* [Required work] The data must be copied over exactly and in full.

* [Supplied material]

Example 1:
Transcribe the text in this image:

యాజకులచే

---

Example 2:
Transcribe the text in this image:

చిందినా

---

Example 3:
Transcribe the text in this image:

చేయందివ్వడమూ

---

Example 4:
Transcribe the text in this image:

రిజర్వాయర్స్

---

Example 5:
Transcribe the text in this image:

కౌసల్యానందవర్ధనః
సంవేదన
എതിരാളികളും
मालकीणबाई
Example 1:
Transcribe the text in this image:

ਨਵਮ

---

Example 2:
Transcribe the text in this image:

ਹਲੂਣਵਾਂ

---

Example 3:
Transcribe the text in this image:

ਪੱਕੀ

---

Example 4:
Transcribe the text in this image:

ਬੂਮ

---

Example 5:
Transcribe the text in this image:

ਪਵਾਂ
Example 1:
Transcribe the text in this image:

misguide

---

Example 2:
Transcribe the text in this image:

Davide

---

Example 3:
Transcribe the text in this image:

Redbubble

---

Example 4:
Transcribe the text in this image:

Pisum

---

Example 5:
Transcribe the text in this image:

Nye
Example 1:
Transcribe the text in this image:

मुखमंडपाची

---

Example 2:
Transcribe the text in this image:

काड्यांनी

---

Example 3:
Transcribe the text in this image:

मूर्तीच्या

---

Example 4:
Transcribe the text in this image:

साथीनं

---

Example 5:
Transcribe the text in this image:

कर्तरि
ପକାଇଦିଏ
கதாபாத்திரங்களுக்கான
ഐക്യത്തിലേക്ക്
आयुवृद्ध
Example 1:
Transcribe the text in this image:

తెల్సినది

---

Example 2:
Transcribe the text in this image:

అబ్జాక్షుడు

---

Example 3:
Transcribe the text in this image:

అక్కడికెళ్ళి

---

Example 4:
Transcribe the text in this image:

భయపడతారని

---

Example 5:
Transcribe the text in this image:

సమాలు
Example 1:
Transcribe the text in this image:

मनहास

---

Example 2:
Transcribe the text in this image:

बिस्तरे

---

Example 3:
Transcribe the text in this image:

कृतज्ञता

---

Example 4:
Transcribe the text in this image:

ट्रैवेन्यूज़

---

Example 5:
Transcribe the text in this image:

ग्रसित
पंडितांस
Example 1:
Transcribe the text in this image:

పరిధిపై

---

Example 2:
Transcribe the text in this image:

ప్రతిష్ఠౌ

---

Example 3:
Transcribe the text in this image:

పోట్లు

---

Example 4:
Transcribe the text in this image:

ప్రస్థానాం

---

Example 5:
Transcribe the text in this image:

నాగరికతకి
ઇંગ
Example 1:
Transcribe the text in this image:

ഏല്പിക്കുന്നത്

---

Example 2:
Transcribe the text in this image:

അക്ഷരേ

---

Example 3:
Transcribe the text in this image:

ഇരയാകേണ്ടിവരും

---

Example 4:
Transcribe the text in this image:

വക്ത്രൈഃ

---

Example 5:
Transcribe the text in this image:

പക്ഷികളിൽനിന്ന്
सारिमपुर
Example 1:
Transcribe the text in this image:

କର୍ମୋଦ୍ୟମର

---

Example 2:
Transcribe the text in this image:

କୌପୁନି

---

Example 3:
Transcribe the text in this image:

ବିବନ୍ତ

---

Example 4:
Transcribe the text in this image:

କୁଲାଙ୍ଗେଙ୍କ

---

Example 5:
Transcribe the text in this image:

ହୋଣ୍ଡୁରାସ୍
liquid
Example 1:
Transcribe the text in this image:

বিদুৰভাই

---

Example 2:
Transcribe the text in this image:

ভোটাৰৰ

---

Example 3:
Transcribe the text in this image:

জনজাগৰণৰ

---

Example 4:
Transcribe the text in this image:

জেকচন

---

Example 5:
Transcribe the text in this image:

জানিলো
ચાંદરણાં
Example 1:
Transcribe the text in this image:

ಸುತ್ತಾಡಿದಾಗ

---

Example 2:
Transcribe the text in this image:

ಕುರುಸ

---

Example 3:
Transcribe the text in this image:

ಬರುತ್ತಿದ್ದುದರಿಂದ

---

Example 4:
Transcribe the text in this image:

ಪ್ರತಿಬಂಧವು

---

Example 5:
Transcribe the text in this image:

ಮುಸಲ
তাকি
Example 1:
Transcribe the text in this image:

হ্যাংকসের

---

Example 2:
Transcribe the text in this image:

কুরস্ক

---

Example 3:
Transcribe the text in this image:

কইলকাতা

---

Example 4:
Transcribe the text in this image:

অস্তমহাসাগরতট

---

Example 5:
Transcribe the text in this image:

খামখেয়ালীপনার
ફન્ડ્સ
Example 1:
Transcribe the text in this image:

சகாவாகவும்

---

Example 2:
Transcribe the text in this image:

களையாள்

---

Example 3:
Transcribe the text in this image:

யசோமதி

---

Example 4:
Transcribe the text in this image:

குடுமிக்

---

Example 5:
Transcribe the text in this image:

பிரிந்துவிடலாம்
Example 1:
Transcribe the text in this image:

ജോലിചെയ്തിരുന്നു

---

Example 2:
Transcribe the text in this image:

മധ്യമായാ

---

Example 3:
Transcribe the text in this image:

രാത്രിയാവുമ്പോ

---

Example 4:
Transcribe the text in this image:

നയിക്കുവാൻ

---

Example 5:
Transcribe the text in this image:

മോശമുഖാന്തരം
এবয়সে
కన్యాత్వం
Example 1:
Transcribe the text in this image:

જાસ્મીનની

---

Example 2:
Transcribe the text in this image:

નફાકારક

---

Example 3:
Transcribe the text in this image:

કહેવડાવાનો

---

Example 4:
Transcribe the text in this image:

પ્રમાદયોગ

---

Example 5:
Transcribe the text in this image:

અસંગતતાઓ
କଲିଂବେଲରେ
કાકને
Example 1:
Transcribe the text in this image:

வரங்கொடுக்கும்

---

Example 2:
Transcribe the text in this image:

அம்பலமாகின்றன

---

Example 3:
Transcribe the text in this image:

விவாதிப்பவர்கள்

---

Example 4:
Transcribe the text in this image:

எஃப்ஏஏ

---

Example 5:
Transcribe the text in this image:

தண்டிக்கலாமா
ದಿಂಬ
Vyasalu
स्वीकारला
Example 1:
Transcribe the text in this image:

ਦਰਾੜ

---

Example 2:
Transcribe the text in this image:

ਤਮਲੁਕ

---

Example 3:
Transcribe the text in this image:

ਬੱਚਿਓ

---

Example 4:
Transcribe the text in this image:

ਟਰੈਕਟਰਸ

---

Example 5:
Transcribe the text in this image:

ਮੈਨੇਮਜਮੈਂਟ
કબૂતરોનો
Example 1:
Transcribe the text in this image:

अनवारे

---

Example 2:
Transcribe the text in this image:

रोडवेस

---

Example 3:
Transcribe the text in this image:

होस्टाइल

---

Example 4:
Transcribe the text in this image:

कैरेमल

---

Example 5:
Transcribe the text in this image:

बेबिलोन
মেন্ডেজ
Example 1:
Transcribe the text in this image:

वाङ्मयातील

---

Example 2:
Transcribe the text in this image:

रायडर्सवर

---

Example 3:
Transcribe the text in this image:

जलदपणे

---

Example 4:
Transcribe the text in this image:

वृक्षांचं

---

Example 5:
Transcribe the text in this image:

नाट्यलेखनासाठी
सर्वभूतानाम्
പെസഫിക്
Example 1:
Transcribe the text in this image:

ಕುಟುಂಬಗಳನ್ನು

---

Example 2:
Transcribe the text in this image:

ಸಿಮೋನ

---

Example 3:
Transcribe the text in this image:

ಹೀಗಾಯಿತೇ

* [Task solution]
Example 1:
Transcribe the text in this image:

యాజకులచే

---

Example 2:
Transcribe the text in this image:

చిందినా

---

Example 3:
Transcribe the text in this image:

చేయందివ్వడమూ

---

Example 4:
Transcribe the text in this image:

రిజర్వాయర్స్

---

Example 5:
Transcribe the text in this image:

కౌసల్యానందవర్ధనః
సంవేదన
എതിരാളികളും
मालकीणबाई
Example 1:
Transcribe the text in this image:

ਨਵਮ

---

Example 2:
Transcribe the text in this image:

ਹਲੂਣਵਾਂ

---

Example 3:
Transcribe the text in this image:

ਪੱਕੀ

---

Example 4:
Transcribe the text in this image:

ਬੂਮ

---

Example 5:
Transcribe the text in this image:

ਪਵਾਂ
Example 1:
Transcribe the text in this image:

misguide

---

Example 2:
Transcribe the text in this image:

Davide

---

Example 3:
Transcribe the text in this image:

Redbubble

---

Example 4:
Transcribe the text in this image:

Pisum

---

Example 5:
Transcribe the text in this image:

Nye
Example 1:
Transcribe the text in this image:

मुखमंडपाची

---

Example 2:
Transcribe the text in this image:

काड्यांनी

---

Example 3:
Transcribe the text in this image:

मूर्तीच्या

---

Example 4:
Transcribe the text in this image:

साथीनं

---

Example 5:
Transcribe the text in this image:

कर्तरि
ପକାଇଦିଏ
கதாபாத்திரங்களுக்கான
ഐക്യത്തിലേക്ക്
आयुवृद्ध
Example 1:
Transcribe the text in this image:

తెల్సినది

---

Example 2:
Transcribe the text in this image:

అబ్జాక్షుడు

---

Example 3:
Transcribe the text in this image:

అక్కడికెళ్ళి

---

Example 4:
Transcribe the text in this image:

భయపడతారని

---

Example 5:
Transcribe the text in this image:

సమాలు
Example 1:
Transcribe the text in this image:

मनहास

---

Example 2:
Transcribe the text in this image:

बिस्तरे

---

Example 3:
Transcribe the text in this image:

कृतज्ञता

---

Example 4:
Transcribe the text in this image:

ट्रैवेन्यूज़

---

Example 5:
Transcribe the text in this image:

ग्रसित
पंडितांस
Example 1:
Transcribe the text in this image:

పరిధిపై

---

Example 2:
Transcribe the text in this image:

ప్రతిష్ఠౌ

---

Example 3:
Transcribe the text in this image:

పోట్లు

---

Example 4:
Transcribe the text in this image:

ప్రస్థానాం

---

Example 5:
Transcribe the text in this image:

నాగరికతకి
ઇંગ
Example 1:
Transcribe the text in this image:

ഏല്പിക്കുന്നത്

---

Example 2:
Transcribe the text in this image:

അക്ഷരേ

---

Example 3:
Transcribe the text in this image:

ഇരയാകേണ്ടിവരും

---

Example 4:
Transcribe the text in this image:

വക്ത്രൈഃ

---

Example 5:
Transcribe the text in this image:

പക്ഷികളിൽനിന്ന്
सारिमपुर
Example 1:
Transcribe the text in this image:

କର୍ମୋଦ୍ୟମର

---

Example 2:
Transcribe the text in this image:

କୌପୁନି

---

Example 3:
Transcribe the text in this image:

ବିବନ୍ତ

---

Example 4:
Transcribe the text in this image:

କୁଲାଙ୍ଗେଙ୍କ

---

Example 5:
Transcribe the text in this image:

ହୋଣ୍ଡୁରାସ୍
liquid
Example 1:
Transcribe the text in this image:

বিদুৰভাই

---

Example 2:
Transcribe the text in this image:

ভোটাৰৰ

---

Example 3:
Transcribe the text in this image:

জনজাগৰণৰ

---

Example 4:
Transcribe the text in this image:

জেকচন

---

Example 5:
Transcribe the text in this image:

জানিলো
ચાંદરણાં
Example 1:
Transcribe the text in this image:

ಸುತ್ತಾಡಿದಾಗ

---

Example 2:
Transcribe the text in this image:

ಕುರುಸ

---

Example 3:
Transcribe the text in this image:

ಬರುತ್ತಿದ್ದುದರಿಂದ

---

Example 4:
Transcribe the text in this image:

ಪ್ರತಿಬಂಧವು

---

Example 5:
Transcribe the text in this image:

ಮುಸಲ
তাকি
Example 1:
Transcribe the text in this image:

হ্যাংকসের

---

Example 2:
Transcribe the text in this image:

কুরস্ক

---

Example 3:
Transcribe the text in this image:

কইলকাতা

---

Example 4:
Transcribe the text in this image:

অস্তমহাসাগরতট

---

Example 5:
Transcribe the text in this image:

খামখেয়ালীপনার
ફન્ડ્સ
Example 1:
Transcribe the text in this image:

சகாவாகவும்

---

Example 2:
Transcribe the text in this image:

களையாள்

---

Example 3:
Transcribe the text in this image:

யசோமதி

---

Example 4:
Transcribe the text in this image:

குடுமிக்

---

Example 5:
Transcribe the text in this image:

பிரிந்துவிடலாம்
Example 1:
Transcribe the text in this image:

ജോലിചെയ്തിരുന്നു

---

Example 2:
Transcribe the text in this image:

മധ്യമായാ

---

Example 3:
Transcribe the text in this image:

രാത്രിയാവുമ്പോ

---

Example 4:
Transcribe the text in this image:

നയിക്കുവാൻ

---

Example 5:
Transcribe the text in this image:

മോശമുഖാന്തരം
এবয়সে
కన్యాత్వం
Example 1:
Transcribe the text in this image:

જાસ્મીનની

---

Example 2:
Transcribe the text in this image:

નફાકારક

---

Example 3:
Transcribe the text in this image:

કહેવડાવાનો

---

Example 4:
Transcribe the text in this image:

પ્રમાદયોગ

---

Example 5:
Transcribe the text in this image:

અસંગતતાઓ
କଲିଂବେଲରେ
કાકને
Example 1:
Transcribe the text in this image:

வரங்கொடுக்கும்

---

Example 2:
Transcribe the text in this image:

அம்பலமாகின்றன

---

Example 3:
Transcribe the text in this image:

விவாதிப்பவர்கள்

---

Example 4:
Transcribe the text in this image:

எஃப்ஏஏ

---

Example 5:
Transcribe the text in this image:

தண்டிக்கலாமா
ದಿಂಬ
Vyasalu
स्वीकारला
Example 1:
Transcribe the text in this image:

ਦਰਾੜ

---

Example 2:
Transcribe the text in this image:

ਤਮਲੁਕ

---

Example 3:
Transcribe the text in this image:

ਬੱਚਿਓ

---

Example 4:
Transcribe the text in this image:

ਟਰੈਕਟਰਸ

---

Example 5:
Transcribe the text in this image:

ਮੈਨੇਮਜਮੈਂਟ
કબૂતરોનો
Example 1:
Transcribe the text in this image:

अनवारे

---

Example 2:
Transcribe the text in this image:

रोडवेस

---

Example 3:
Transcribe the text in this image:

होस्टाइल

---

Example 4:
Transcribe the text in this image:

कैरेमल

---

Example 5:
Transcribe the text in this image:

बेबिलोन
মেন্ডেজ
Example 1:
Transcribe the text in this image:

वाङ्मयातील

---

Example 2:
Transcribe the text in this image:

रायडर्सवर

---

Example 3:
Transcribe the text in this image:

जलदपणे

---

Example 4:
Transcribe the text in this image:

वृक्षांचं

---

Example 5:
Transcribe the text in this image:

नाट्यलेखनासाठी
सर्वभूतानाम्
പെസഫിക്
Example 1:
Transcribe the text in this image:

ಕುಟುಂಬಗಳನ್ನು

---

Example 2:
Transcribe the text in this image:

ಸಿಮೋನ

---

Example 3:
Transcribe the text in this image:

ಹೀಗಾಯಿತೇ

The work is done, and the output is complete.